Y no es para menos. Según cifras del ICBF, los registros de violencia contra los niños van en aumento. En el 2016, se dieron 62 casos diarios; en el 2017 fueron 66, y en el 2018, el número subió a 68. El abuso sexual es lo que más afecta a los menores de edad: mientras que en el 2016 se registraron 26 casos diarios, en el 2018, la cifra llegó a 37. En el segundo lugar está el maltrato: entre enero y septiembre del 2018, el Instituto tuvo un total de 7.486 casos. De ellos, 5.488 fueron por negligencia; 1.573, por maltrato físico; 399, maltrato psicológico; y 26 casos por otros tipos agresión.

Por su lado, las cifras de Medicina Legal dan cuenta de que en el 2018, las niñas fueron las que más sufrieron por violencia sexual, con el 74,4 % de las denuncias, demostrando que ser mujer y niña sigue siendo un riesgo en el país. Además, lo que revelan las cifras es que el mayor peligro para ellas está en su propia casa. Los que más cometieron estos delitos fueron los familiares, sobre todo papás, padrastros, tíos y abuelos. En este año, de las 22.309 mujeres violadas en el país, el 42,37 % fueron menores de 18 años, y de estas, 5.713 niñas, entre 10 y 13 años, quedaron en embarazo por violación.

Juliana Pungiluppi es hoy la encargada de revertir esta triste realidad. Y herramientas, conciencia y preparación tiene.

Juliana, usted hoy lidera la entidad que vela por la niñez, ¿qué recuerdos tiene de esa etapa de su vida?
Crecí en una familia de tres hermanas y un hermano. Yo soy la última. La familia de mi mamá es muy musical, así que fue un entorno lleno de música. Recuerdo que en nuestras celebraciones familiares durábamos dos o tres horas cantando; por ejemplo, villancicos en las navidades, y mis tíos siempre tocaban instrumentos. También interpretábamos las canciones que componía una tía, todos nos las sabíamos de memoria y teníamos diferentes roles con nuestras voces.

También fue deportista.
Mucho. Algo que destaco siempre es que fui campeona nacional de squash. Le dediqué seis años de mi vida, desde los 13 hasta los 19 años, a jugar ese deporte seis horas después del colegio y pensé en ser una profesional, pero se me dañó la rodilla y por eso no pude seguir.

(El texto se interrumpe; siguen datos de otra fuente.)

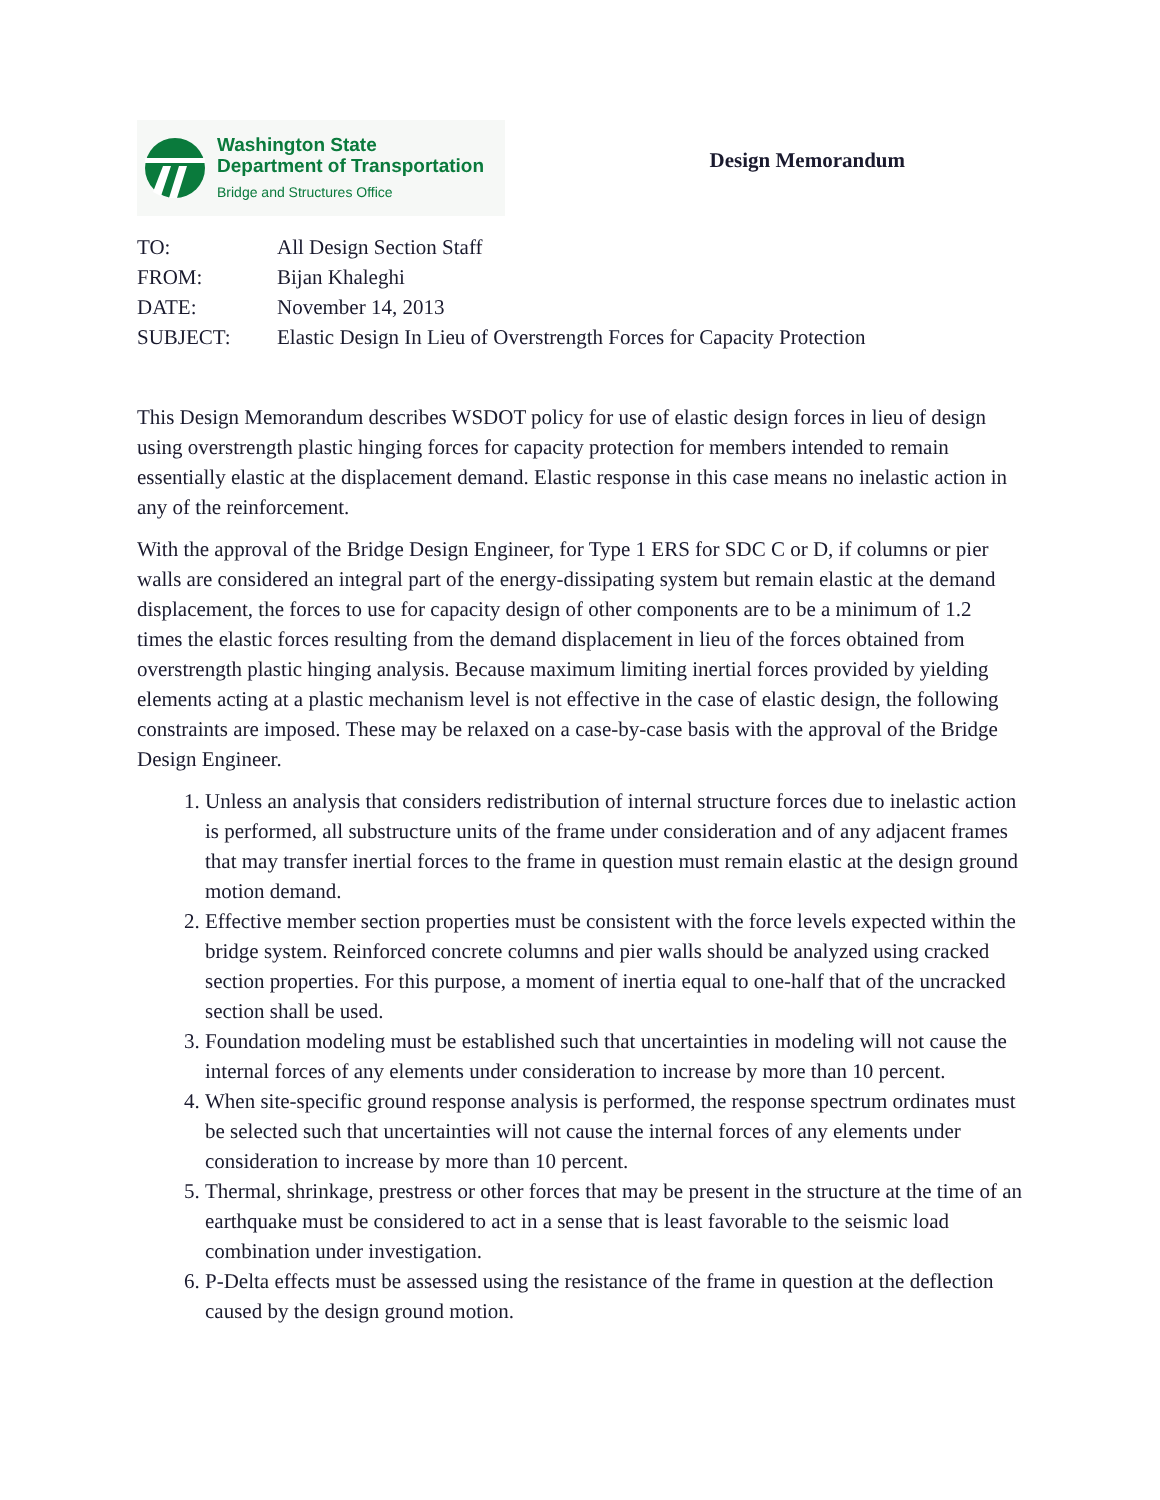Washington State
Department of Transportation
Bridge and Structures Office
Design Memorandum
| TO: | All Design Section Staff |
| FROM: | Bijan Khaleghi |
| DATE: | November 14, 2013 |
| SUBJECT: | Elastic Design In Lieu of Overstrength Forces for Capacity Protection |
This Design Memorandum describes WSDOT policy for use of elastic design forces in lieu of design using overstrength plastic hinging forces for capacity protection for members intended to remain essentially elastic at the displacement demand. Elastic response in this case means no inelastic action in any of the reinforcement.
With the approval of the Bridge Design Engineer, for Type 1 ERS for SDC C or D, if columns or pier walls are considered an integral part of the energy-dissipating system but remain elastic at the demand displacement, the forces to use for capacity design of other components are to be a minimum of 1.2 times the elastic forces resulting from the demand displacement in lieu of the forces obtained from overstrength plastic hinging analysis. Because maximum limiting inertial forces provided by yielding elements acting at a plastic mechanism level is not effective in the case of elastic design, the following constraints are imposed. These may be relaxed on a case-by-case basis with the approval of the Bridge Design Engineer.
1. Unless an analysis that considers redistribution of internal structure forces due to inelastic action is performed, all substructure units of the frame under consideration and of any adjacent frames that may transfer inertial forces to the frame in question must remain elastic at the design ground motion demand.
2. Effective member section properties must be consistent with the force levels expected within the bridge system. Reinforced concrete columns and pier walls should be analyzed using cracked section properties. For this purpose, a moment of inertia equal to one-half that of the uncracked section shall be used.
3. Foundation modeling must be established such that uncertainties in modeling will not cause the internal forces of any elements under consideration to increase by more than 10 percent.
4. When site-specific ground response analysis is performed, the response spectrum ordinates must be selected such that uncertainties will not cause the internal forces of any elements under consideration to increase by more than 10 percent.
5. Thermal, shrinkage, prestress or other forces that may be present in the structure at the time of an earthquake must be considered to act in a sense that is least favorable to the seismic load combination under investigation.
6. P-Delta effects must be assessed using the resistance of the frame in question at the deflection caused by the design ground motion.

A los 11 años le tocó vivir el secuestro de su papá a manos de las Farc, ¿cómo afrontó ese episodio?
A él lo secuestraron en el Huila, en Pitalito. Eso marcó mi vida en muchos sentidos. Mi papá regresó después de un año y no quiso volver con nosotros porque quedó muy mal psicológicamente. Desde entonces no lo veo. Los guerrilleros le dijeron que nosotros no habíamos pagado el secuestro y él creyó que mi mamá le había quitado su dinero. Eso marcó no solo mi vida familiar, sino mi carrera profesional, porque desde ahí me interesé mucho por entender el fenómeno de la guerrilla y decidí estudiar ciencias políticas. Me empezó a gustar ese tema y el periodismo. Además, hice mi tesis en temas de la guerrilla para entender sus causas sociales. Desde chiquita me ha tocado difícil. Recuerdo esos meses de no tener a mi papá y sentir ese pesar en el colegio. Económicamente también nos marcó porque lo perdimos todo. Mi mamá nos sacó adelante, tuvimos un negocio que se quebró, después yo tuve que pagarme la universidad. Hice pasantías en varios medios nacionales como periodista desde que estaba en sexto semestre de la universidad. Entré como pasante y me terminaron contratando antes de graduarme.

A él lo secuestraron en el Huila, en Pitalito. Eso marcó mi vida en muchos sentidos. Mi papá regresó después de un año y no quiso volver con nosotros porque quedó muy mal psicológicamente

¿Logró perdonar a las Farc después de lo que le hicieron a su familia?
Sí, pero ha sido con el paso del tiempo. Aunque se puede decir que, como me marcó tanto, no dejo de tener un poquito de resentimiento. Creo que ese perdón fue gracias al ejercicio académico en el que he estudiado tanto a la guerrilla de las Farc. Pudo ser por ahí. Luego, al seguir muy de cerca todo el Proceso de Paz, entendí que nos teníamos que reconciliar. Yo no he asumido mi posición de víctima, en el sentido de que no he ido a pedir una reparación económica frente a la Unidad de Víctimas o algo así. No sé si de pronto me haga falta para el proceso de cerrar el duelo. Tengo que pensarlo, pero se puede decir que sí las perdoné.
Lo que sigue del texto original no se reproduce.